Tying their two worlds together is Orianna, who holds the key to unlocking all the girls' darkest mysteries…  
What really happened on the night Orianna stepped between Violet and her tormentors? What really happened on two strange nights at Aurora Hills? Will Amber and Violet and Orianna ever get the justice they deserve—in this life or in another one?  
In prose that sings from line to line, Nova Ren Suma tells a supernatural tale of guilt and of innocence, and of what happens when one is mistaken for the other.

Orange is the New Black Swan could not be a more accurate description for this novel.

This is the one of the weirdest, strangest books that I've ever read. And I mean that in the best possible way. Kids in prison, competitive ballerina world, and ghosts are contained within the work. Nova's writing truly does sing in The Walls Around Us, but it does more than that. Her writing disturbs, it surprises, it cuts with emotion, and it makes us think. It pulls you into this strange and twisted world, and it doesn't let you go until the final page.

I don't want to discuss the specifics of the plot too much, as it would ruin the experience of reading the work and discovering the pieces on your one. What I do want to say is that even though I couldn't necessarily relate to these girls' experiences, I felt for them. I felt trapped for Amber in her chapters that take place inside the walls, so much so that I could wait to get back to Violet's perspective so that I'd be outside again. Growing up as a dancer (though not a ballerina like Violet), I felt that competitiveness, that jealously that always exists in the dance world. Back inside the prison, I was most intrigued by Amber and her relationship to the book cart, as I saw myself in that.

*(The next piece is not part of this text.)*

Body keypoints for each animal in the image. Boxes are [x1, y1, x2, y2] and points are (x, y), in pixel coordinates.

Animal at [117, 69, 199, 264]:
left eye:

I'm always a fan of amazingly well-done dual POV. I loved the time shifts and the creative chapter titles. In particular, I loved how Amber and Violet have no obvious connection. They're strangers. It's Orianna that ties them together. So, my only (minor) issue is that I wish I got to here Ori's voice, even once. That's just something I would've liked to see happen, to get to know her better, as opposed to just knowing her through other people's perceptions of her.

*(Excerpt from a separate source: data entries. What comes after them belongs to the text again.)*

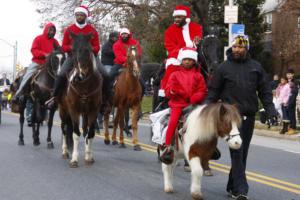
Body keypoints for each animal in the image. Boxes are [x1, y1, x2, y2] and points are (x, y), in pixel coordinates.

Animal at [58, 32, 103, 167]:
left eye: (88, 50)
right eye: (72, 50)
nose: (79, 76)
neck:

This book is not a light read. It's dark and brutal and haunting and if you're looking for your typical happy ending it is not going to be in The Walls Around Us. However, I love how this book transcended genres, how it forced me to become a fan of ghost stories when the genre usually makes me roll my eyes. In fact, it's not the plot that kept me reading, it was Nova's writing and storytelling ability. It's captivating.

"We were alive. I remember it that way. We were still alive, and we couldn't see how close we were to the end."